You captured my thoughts perfectly.
Can we not do this sensationalist rhetoric on this forum?

If you feel like you got a bone yo pick with a current state of internet, post about a technology that addresses the problem so that people can become aware of it. And save the virtue signaling for reddit/facebook.

I can’t visit the site. First there’s an SSL cert problem and when I bypass that Verizon blocks it as malware.
Not sure why this is getting downvotes. I'm seeing the same - Chrome blocks it, then my work VPN does, with the following error:

"This site is blocked due to a security threat that was discovered by the Cisco Umbrella security researchers."

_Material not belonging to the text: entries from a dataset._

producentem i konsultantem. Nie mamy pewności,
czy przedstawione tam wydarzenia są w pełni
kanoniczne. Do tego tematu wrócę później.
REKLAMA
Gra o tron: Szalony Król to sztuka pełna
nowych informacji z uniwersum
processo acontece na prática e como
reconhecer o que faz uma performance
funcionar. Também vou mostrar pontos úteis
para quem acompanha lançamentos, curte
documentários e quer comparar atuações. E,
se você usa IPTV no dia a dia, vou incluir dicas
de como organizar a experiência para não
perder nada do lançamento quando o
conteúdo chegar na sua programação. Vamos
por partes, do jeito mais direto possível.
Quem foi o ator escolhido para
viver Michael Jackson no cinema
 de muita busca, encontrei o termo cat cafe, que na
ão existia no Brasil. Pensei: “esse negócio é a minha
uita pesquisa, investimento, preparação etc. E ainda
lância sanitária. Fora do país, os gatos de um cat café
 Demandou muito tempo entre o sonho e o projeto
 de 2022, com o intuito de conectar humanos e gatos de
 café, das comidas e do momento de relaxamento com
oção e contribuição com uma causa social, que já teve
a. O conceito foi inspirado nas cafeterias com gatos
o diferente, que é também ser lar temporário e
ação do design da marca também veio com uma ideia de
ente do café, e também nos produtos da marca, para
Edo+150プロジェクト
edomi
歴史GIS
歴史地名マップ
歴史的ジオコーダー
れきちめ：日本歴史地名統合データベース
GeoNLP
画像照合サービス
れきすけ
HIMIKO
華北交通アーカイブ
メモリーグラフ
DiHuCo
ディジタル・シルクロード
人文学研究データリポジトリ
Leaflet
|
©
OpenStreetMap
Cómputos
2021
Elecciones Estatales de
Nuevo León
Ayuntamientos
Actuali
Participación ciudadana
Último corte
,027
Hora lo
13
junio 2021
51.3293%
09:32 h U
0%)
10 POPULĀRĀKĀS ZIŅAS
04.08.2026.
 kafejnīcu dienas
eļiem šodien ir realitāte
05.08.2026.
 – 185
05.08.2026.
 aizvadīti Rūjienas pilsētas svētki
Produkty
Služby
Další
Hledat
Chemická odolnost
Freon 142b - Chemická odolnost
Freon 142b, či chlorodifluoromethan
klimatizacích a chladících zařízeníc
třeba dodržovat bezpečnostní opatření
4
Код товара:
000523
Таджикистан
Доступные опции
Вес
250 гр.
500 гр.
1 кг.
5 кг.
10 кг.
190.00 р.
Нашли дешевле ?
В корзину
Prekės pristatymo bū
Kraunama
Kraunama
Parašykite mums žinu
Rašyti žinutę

Same here, cisco firewall blocked it
Done. I own a org site myself.
I also think ICANN is a very corrupt entity now, with very bad governance at the moment.
Watch the new private group that controls .org revoke their right to this domain.
Time to have a collectively funded .ngo TLD?
(comment deleted)
Already owned by PIR (which runs .ORG and is being sold to Ethos Capital). Sorry, it's a group domain fucking. You're welcome - Ethos Capital, probably.
> This article was brought to you by the domain squatters lobby

But seriously I don’t see what’s wrong with this sale. There are no restrictions on who can use a .org domain anyways, and the only people price increases really affect are domain squatters (real organizations can afford 10x the current price without batting an eye). I don’t see what’s wrong with this sale

What exactly are "real organizations"? I can think of two long-lived NFPs in my life that can barely afford hosting & domain registration right now.